Room by Room Home Modifications To Help You Avoid Falls

 Room by Room Home Modifications To Help You Avoid Falls

Falls are the leading cause of hospitalization among older adults, so it makes sense to try and avoid them. Whether you are at risk of falling now or you are planning for the future, there are steps you can take to increase the safety of your home.

The Kitchen

This is an area where you may spend a lot of your time. After all, it is the heart of the home, right? Make it user-friendly to lower your chance of having a serious fall or accident here. Have a family member or friend help you move the most frequently used items to lower shelves so you don’t have to climb or reach to get them out. Use a grabber tool to help you get things you can’t quite reach on your own.

The Bathroom

You may not spend as much time in the bathroom as other areas, but it can be a serious fall hazard if not properly designed.
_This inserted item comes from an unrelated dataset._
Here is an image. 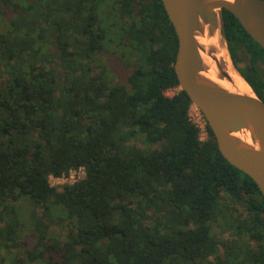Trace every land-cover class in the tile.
<instances>
[{"label": "trees", "instance_id": "trees-1", "mask_svg": "<svg viewBox=\"0 0 264 264\" xmlns=\"http://www.w3.org/2000/svg\"><path fill=\"white\" fill-rule=\"evenodd\" d=\"M222 33L264 100V48L227 9ZM177 48L162 0H0V245L23 250L12 264H264V197L207 121L201 138ZM106 50L132 67L125 82ZM79 166L74 184H50ZM232 229L245 240L222 236Z\"/></svg>", "mask_w": 264, "mask_h": 264}, {"label": "water", "instance_id": "water-1", "mask_svg": "<svg viewBox=\"0 0 264 264\" xmlns=\"http://www.w3.org/2000/svg\"><path fill=\"white\" fill-rule=\"evenodd\" d=\"M162 3L178 37L174 70L180 89L187 92L192 104L204 115L222 155L248 174L264 197V100L251 86L252 92H245L208 76L204 52L212 58L219 78L233 82L217 56V48L198 39V35L212 36L218 32L228 50L222 33L223 9H227L264 48V0H162Z\"/></svg>", "mask_w": 264, "mask_h": 264}, {"label": "rangeland", "instance_id": "rangeland-1", "mask_svg": "<svg viewBox=\"0 0 264 264\" xmlns=\"http://www.w3.org/2000/svg\"><path fill=\"white\" fill-rule=\"evenodd\" d=\"M226 46V45H225ZM108 51L106 50V60L109 62V66L111 67V73L114 75L116 81H120V82H125L126 78L128 77V75L130 74V72L132 71V67L125 65L116 54H112L110 52V55H108ZM177 91L176 88L173 89H169L166 93L168 95H173L175 92ZM191 117L192 119L199 125L200 130H201V138L202 139H206L208 134H207V130H206V119L204 117V115L200 112V110L196 107L193 106V108L191 109ZM63 185H60L59 187L61 188ZM58 187V186H57ZM24 204V205H23ZM22 207H19L20 211H22V215L21 219H24L25 225H24V233H31L32 231H35L33 229V225H29L31 223V217H29V212L30 210L28 209L27 205L25 203H23ZM241 211L244 210V208H240ZM37 214L38 216L42 217L43 216V209L38 208L37 210ZM44 222L45 225H47L48 223V219L46 217H44ZM224 217H220L218 220L215 221V223L213 224V230L215 233H218V236L220 234V230H221V225L223 224L224 221ZM221 224V225H220ZM48 226V225H47ZM66 228L64 227L63 224H57V223H51L50 224V232L53 233H58L57 235L60 236V238L63 240L65 237V230ZM225 239H230V238H239L238 234L234 232V230H227L226 232L223 233L222 235ZM240 241L245 240L244 238H239ZM20 247H7L5 245H0V260L2 258H4V264H12V258L14 255H16V253L19 252ZM23 251V250H21ZM29 264H42L41 261H30Z\"/></svg>", "mask_w": 264, "mask_h": 264}, {"label": "bare ground", "instance_id": "bare-ground-1", "mask_svg": "<svg viewBox=\"0 0 264 264\" xmlns=\"http://www.w3.org/2000/svg\"><path fill=\"white\" fill-rule=\"evenodd\" d=\"M199 41L204 44H212L214 45L217 50V56L220 58L223 67L229 72L231 77L233 78V82H229L227 79H221L219 78L217 74V69L214 66V62L212 58L207 53H202L205 63L208 66L207 75L216 80L217 82L225 85V86H234L242 91L245 92H252L250 85L248 82L243 78V76L239 73V71L234 67L232 60L230 58V55L228 53V50L223 43L222 39L220 38V35L218 32H216L212 36H207V34H201L198 35Z\"/></svg>", "mask_w": 264, "mask_h": 264}, {"label": "built area", "instance_id": "built-area-1", "mask_svg": "<svg viewBox=\"0 0 264 264\" xmlns=\"http://www.w3.org/2000/svg\"><path fill=\"white\" fill-rule=\"evenodd\" d=\"M193 106H192V108H193ZM190 116H191V111H190ZM85 175H86L85 167L84 166H79L77 168L71 169L69 171V173H66V174L64 173V174H62L60 176L50 175V184L52 186H58V187L60 185L64 186L66 184H74L75 182H77L78 180L83 178Z\"/></svg>", "mask_w": 264, "mask_h": 264}]
</instances>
There are great features that help improve accessibility and stability in today’s bathrooms. If you have the resources, consider a renovation that includes a walk-in shower or tub, a wheelchair accessible sink, and sturdy grab bars.

Hallways

When you struggle to get around, long hallways can seem to stretch on for an eternity. You can make them a little nicer by keeping halls free from clutter and area rugs. They both present a trip hazard and can cause a walker or wheelchair to get hung up and stuck.

Your Bedroom

You probably spend about a third of each day in this room, so why not make it as safe as possible? Beds that are low to the ground make getting in and out of them easier. Consider a platform or adjustable base that is compatible with your current mattress to save on the cost of a new one. Keep a light in your room that can be easily turned on for nighttime trips to the bathroom, too. Stumbling half-asleep through the dark is a sure way to increase your chances of a fall.

From simply removing clutter to complete renovations, there are plenty of options for making your home a safer place to live. Thinking ahead and planning for limited mobility can make it easier.